The following the second part of some excerpts I took from an article I read in the Harvard Business Review. It comes from an article titled "The New Science of Building Great Teams," by Alex "Sandy" Pentland:
THE KEY ELEMENTS OF COMMUNICATION
In our research we identified three aspects of communication that affect team performance. The first is energy, which we measure by the number and the nature of exchanges among team members. A single exchange is defined as comment and some acknowledgement – for example, a “yes” or a nod of the head. Normal conversations are often made up of many of these exchanges, and in a team setting more than one exchange may be going on at one time.
The most valuable form of communication is face-to-face. The next most valuable is by phone or videoconference, but with a caveat: Those technologies become less effective as more people participate in the call or conference. The least valuable forms of communication are e-mail and texting.
The second straight important dimension of communication is engagement, which reflects the distribution of energy among team members.
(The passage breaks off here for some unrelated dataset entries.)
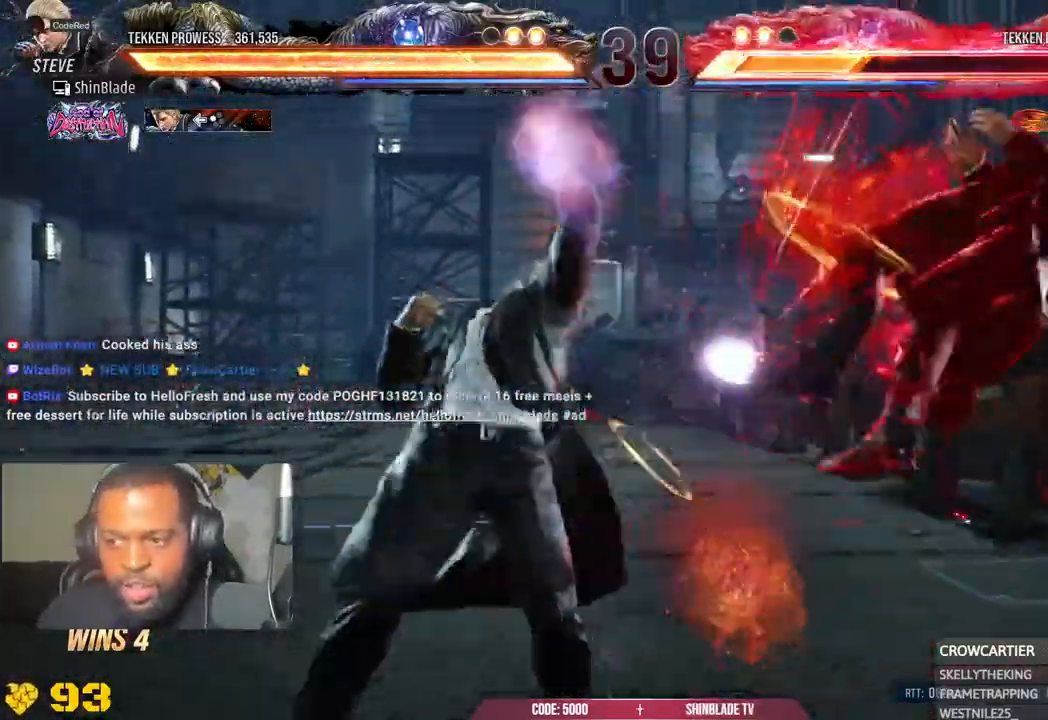
{"buttons": [], "left_stick": "center", "right_stick": "center", "events": [[133, "TRIANGLE", "up"], [300, "DPAD_RIGHT", "down"], [367, "DPAD_RIGHT", "up"], [450, "DPAD_RIGHT", "down"], [500, "DPAD_RIGHT", "up"]]}
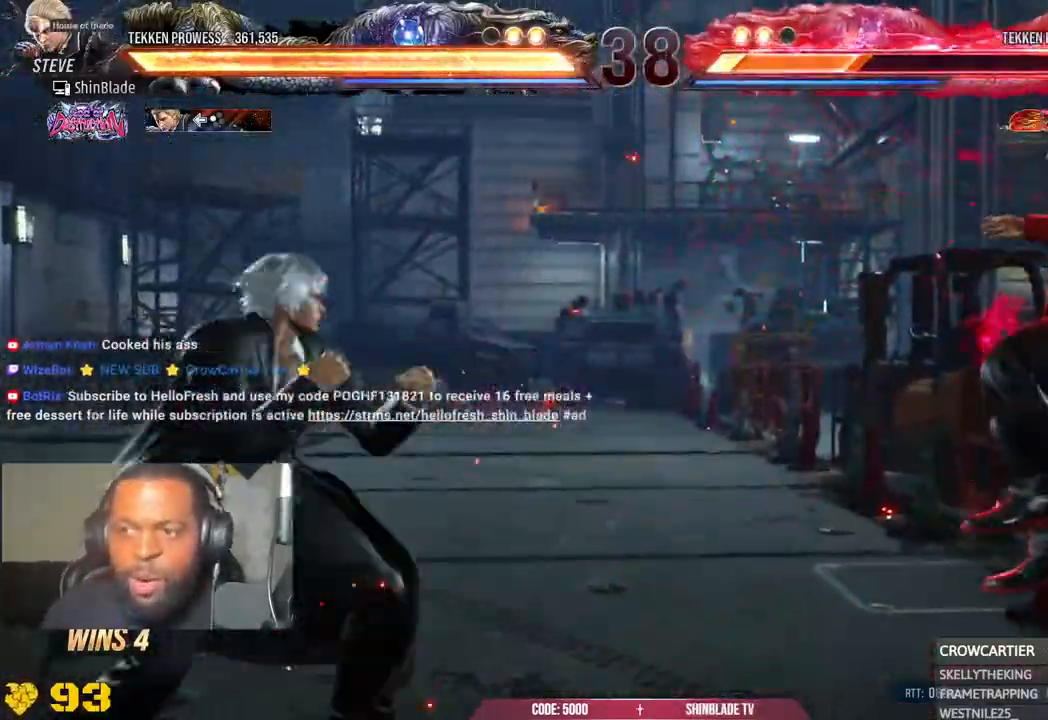
{"buttons": ["R2"], "left_stick": "center", "right_stick": "center", "events": [[67, "DPAD_RIGHT", "down"], [100, "DPAD_RIGHT", "up"], [183, "R1", "down"], [267, "R1", "up"], [317, "R2", "down"]]}
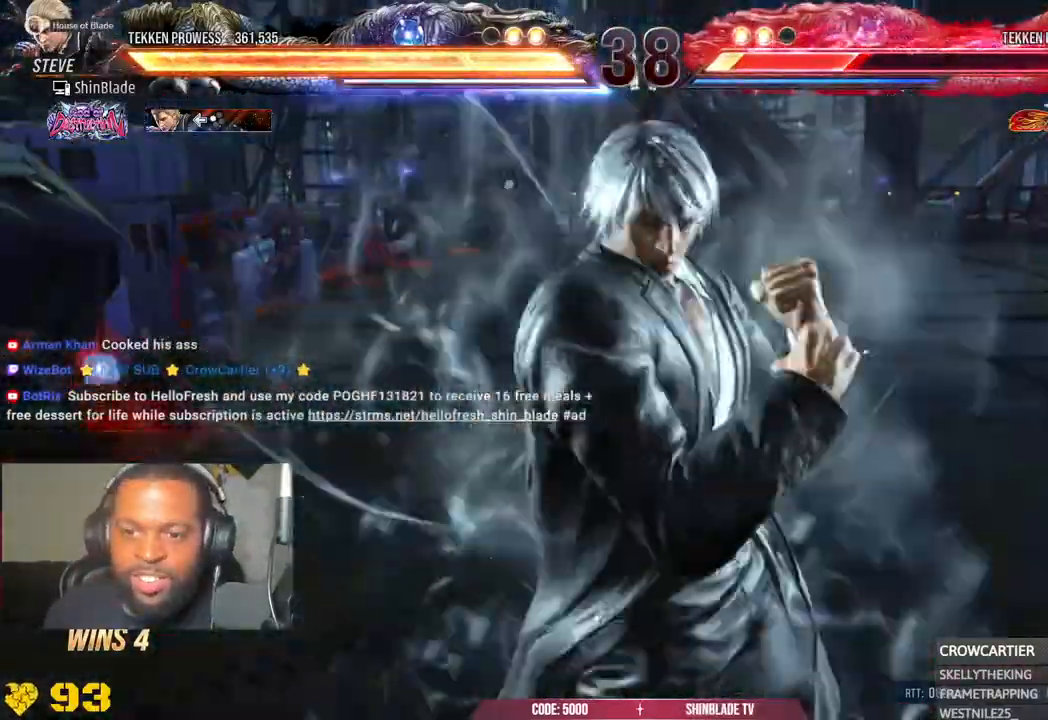
{"buttons": ["CROSS", "R2"], "left_stick": "center", "right_stick": "center", "events": [[483, "CROSS", "down"]]}
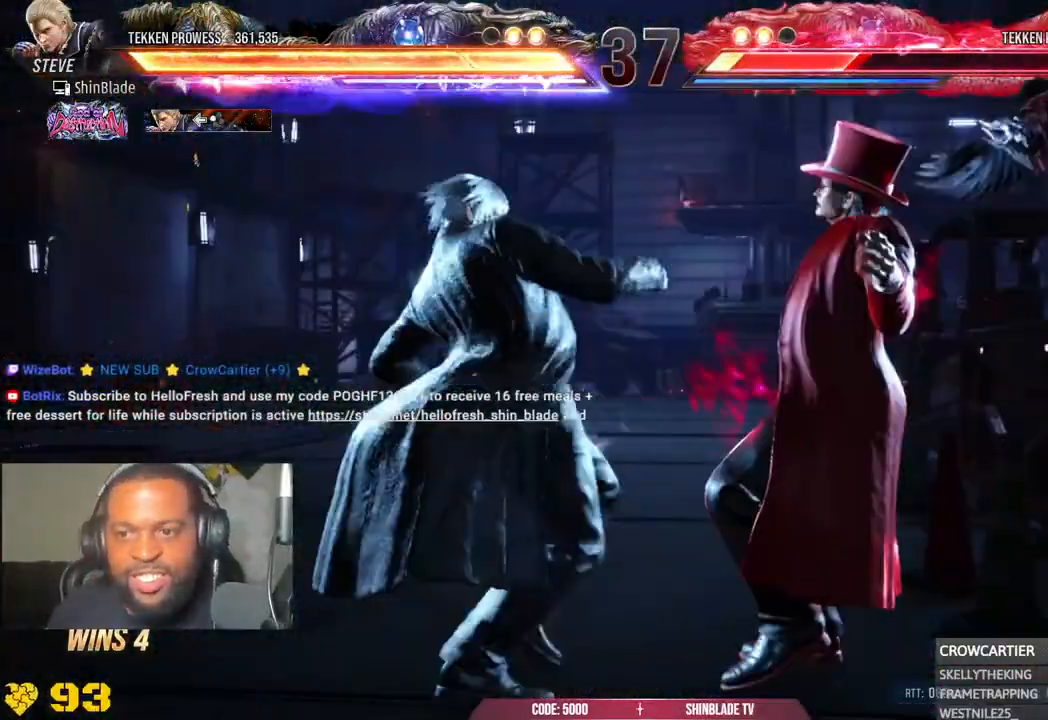
{"buttons": ["CROSS"], "left_stick": "center", "right_stick": "center", "events": [[100, "R2", "up"], [117, "CROSS", "up"], [167, "CROSS", "down"], [250, "CROSS", "up"], [300, "CROSS", "down"], [383, "CROSS", "up"], [433, "CROSS", "down"]]}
In a simple three-person team, engagement is a function of the average amount of energy between A and B, A and C, and B and C. If all members of a team have relatively equal and reasonably high energy with all other members, engagement is extremely strong. Teams that have clusters of members who engage in high-energy communication while other members do not participate don’t perform as well.
The third critical dimension, exploration, involves communication that members engage in outside their team. Exploration essentially is the energy between a team and the other teams it interacts with. Higher-performing teams seek more outside connections, we’ve found.